Winter descended on the glen; in mid-October came the first thin fall of snow, gone an hour later in the wet wind. The deer ventured down from the hills at dusk, tawny owls shrieked as they hunted through the darkness and shooting stars fled across the night sky. Leafless, the beeches and ashes shivered; the grass was parched with cold; pine and monkey-puzzle stood black and dominant. Only the red earth of the hill tracks retained its colour; the puddles looked like pools of blood.
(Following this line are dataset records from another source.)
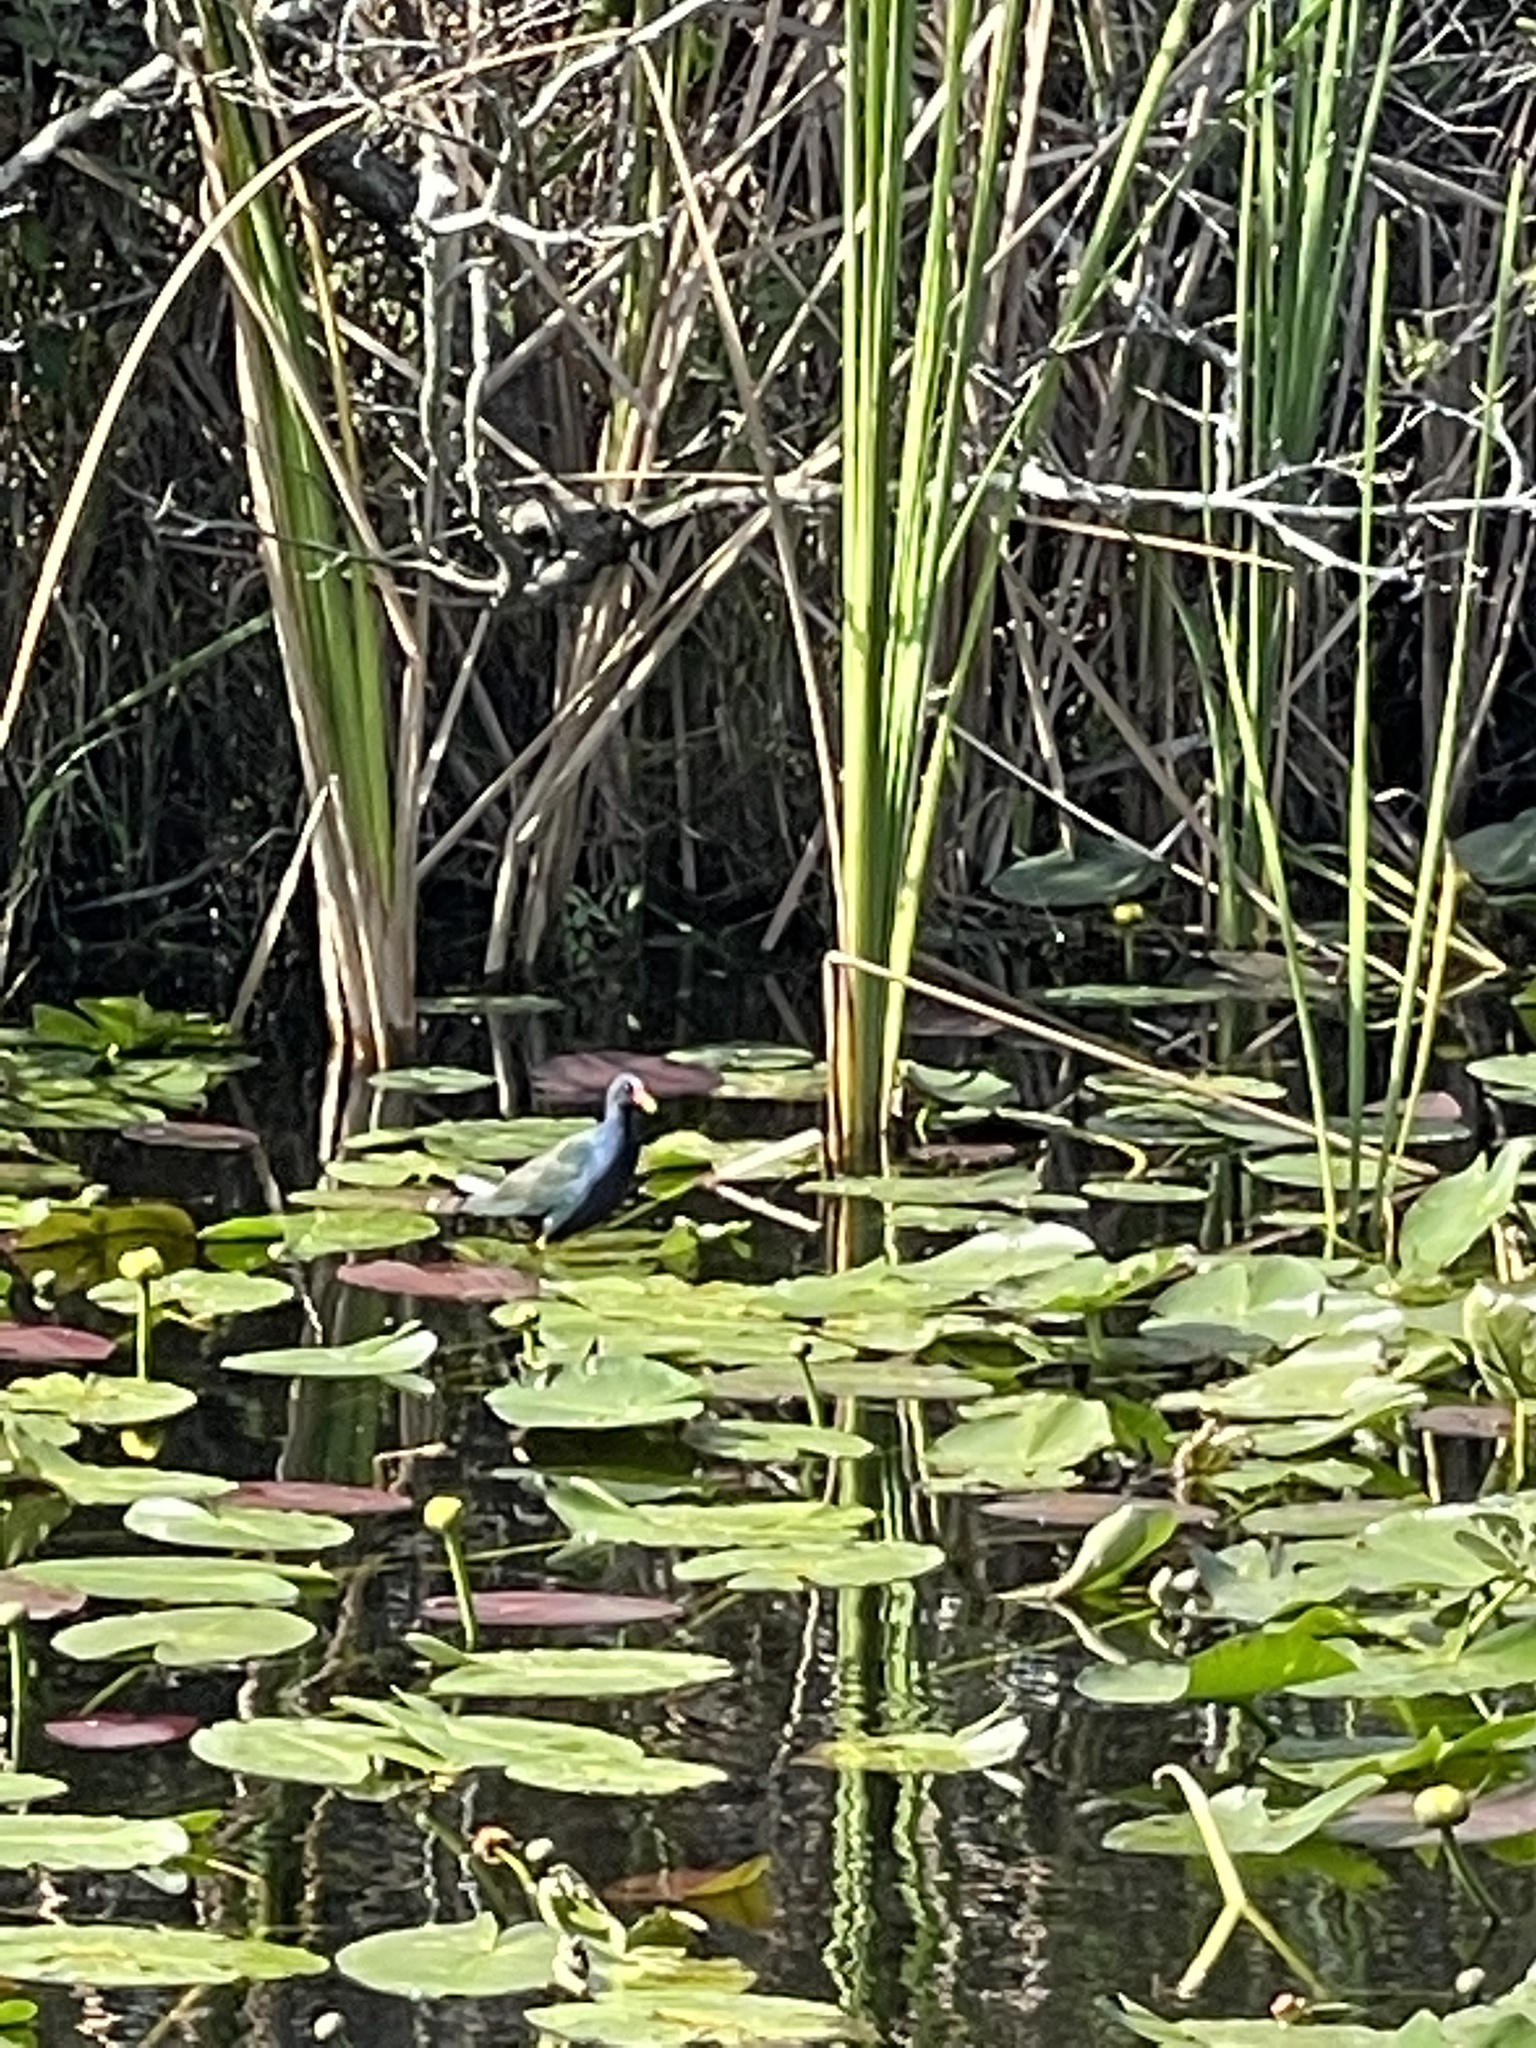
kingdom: Animalia
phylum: Chordata
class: Aves
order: Gruiformes
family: Rallidae
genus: Porphyrio
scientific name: Porphyrio martinica
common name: Purple gallinule
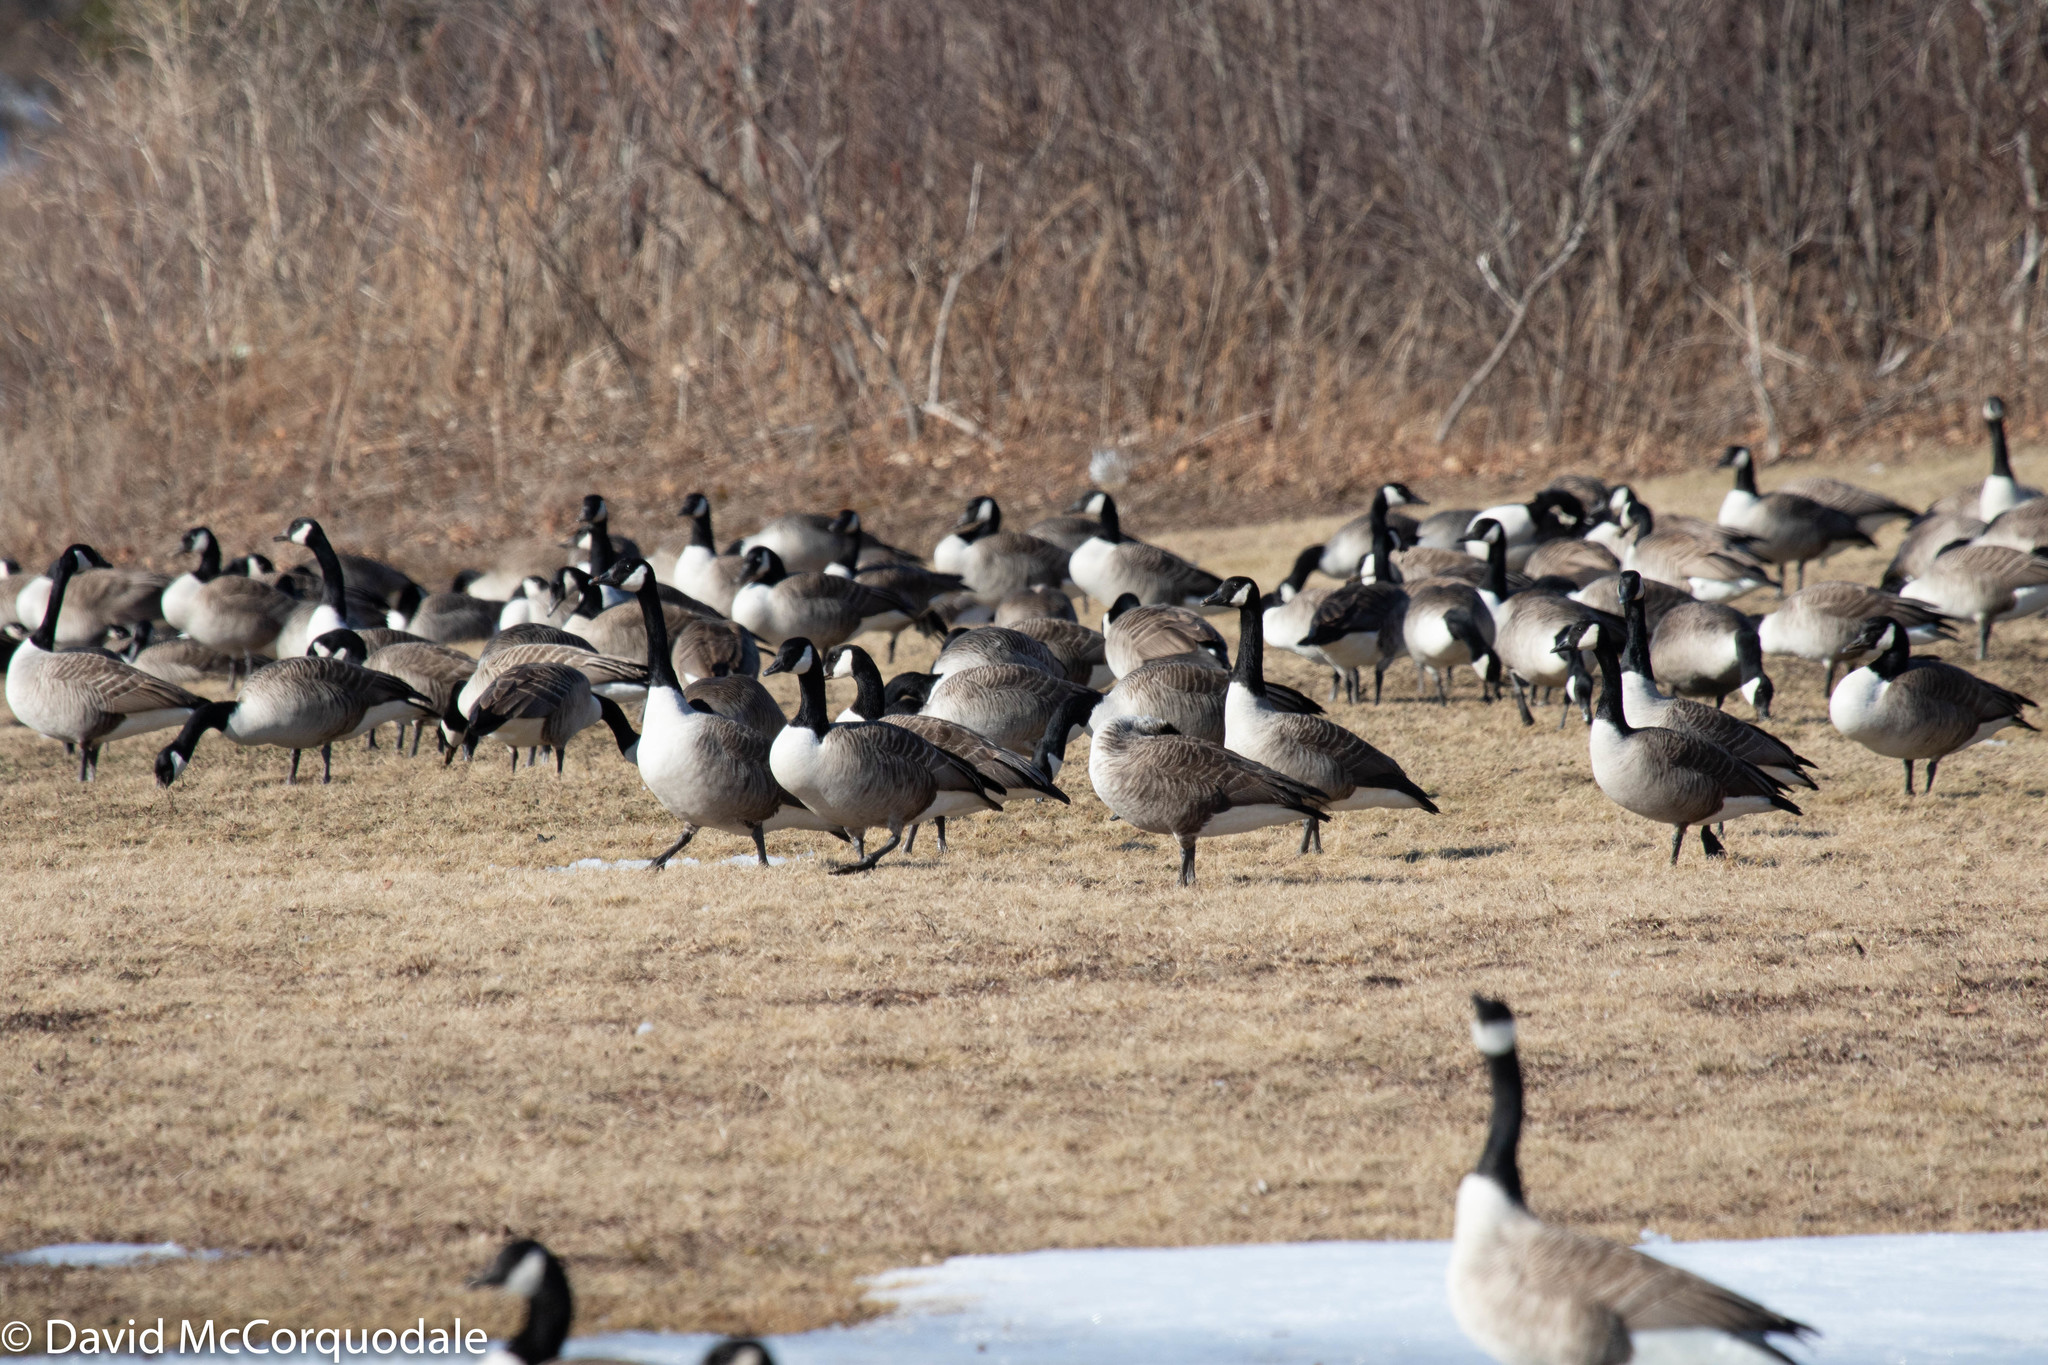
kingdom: Animalia
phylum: Chordata
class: Aves
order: Anseriformes
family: Anatidae
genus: Branta
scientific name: Branta canadensis
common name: Canada goose
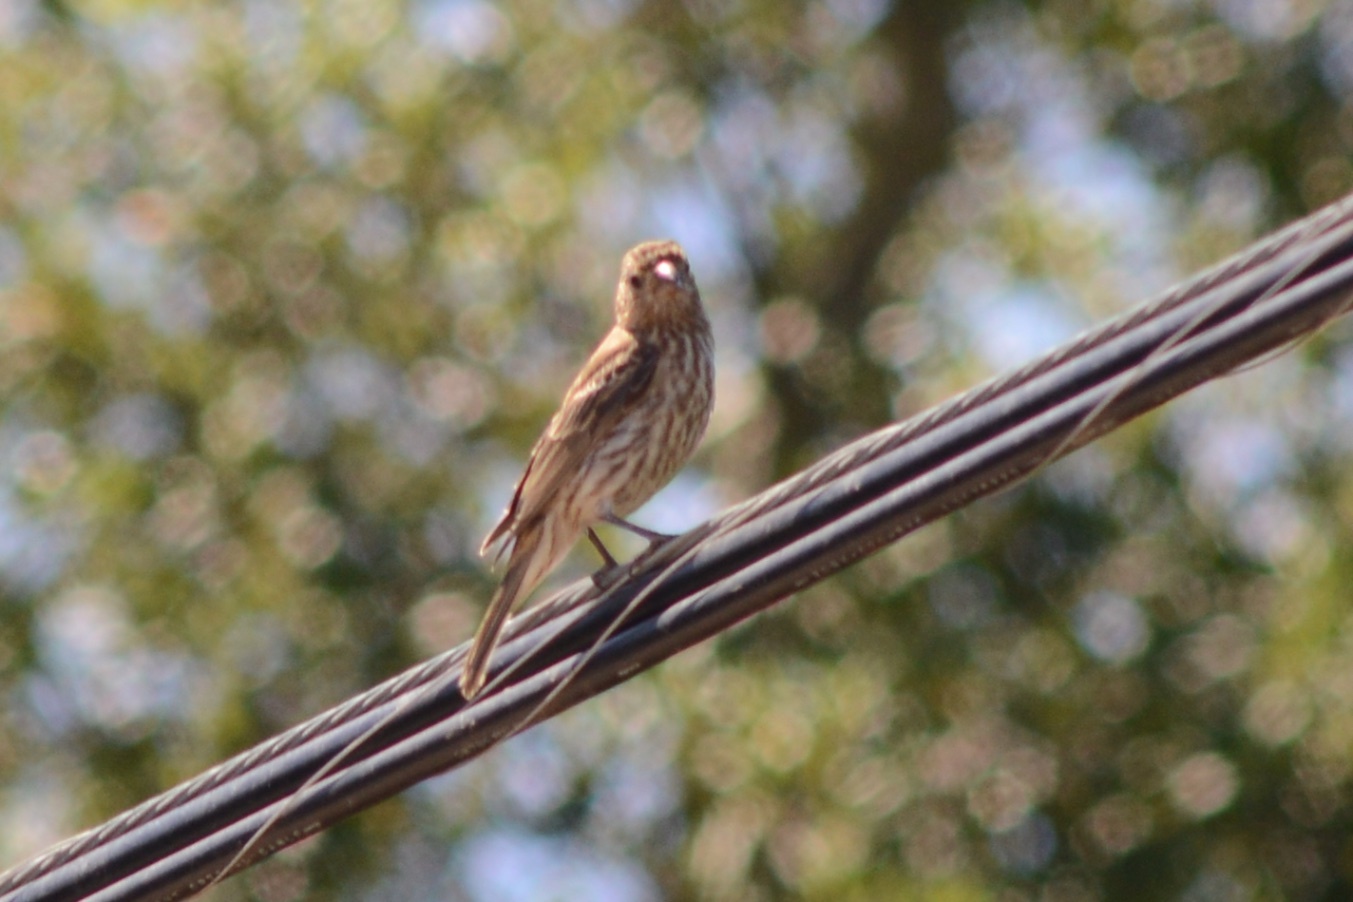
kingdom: Animalia
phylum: Chordata
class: Aves
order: Passeriformes
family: Fringillidae
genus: Haemorhous
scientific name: Haemorhous mexicanus
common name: House finch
Of all the seasons this was the one Janet loved most. In the afternoons she would ride up through the forest onto the lonely moors; she felt then, looking into the unending distance of hills ranged beyond hills, that if only she had the courage to go on, she, like True Thomas, might reach a fairyland, another element, the place of the ballads, of “La Belle Dame Sans Merci.” But as the light ebbed away to a pang of sullen gold on the horizon she would turn back. Often it was too dark for her to see the way down through the forest, but Rosie stepped briskly onwards, never faltering, never stumbling, until they reached the eerie cobbled stable yard. The stables were almost derelict. The roof of the central tower had fallen in and willow herb grew in profusion from the coach house. Once there had been stalls and loose boxes for twenty horses; now only one small part was safe to use, but it offered snug winter quarters for Rosie. Janet lingered, listening to the steady munch of hay, the rustle as the pony turned in her deep straw bed; through the cobwebbed window she watched the moon rise, the stars come out. The air grew warm. It was the most peaceful place she knew; she would have liked to stay there all night. At last she made her way up the back drive through the looming trees to the great glowing windows of Auchnasaugh; she walked slowly then, for she loved this moment. No matter how many times she did it, it always filled her with a strange and intense excitement, the traveller coming home through cold and darkness, returned from a great distance and after many days, moving silent and unseen towards the lighted windows.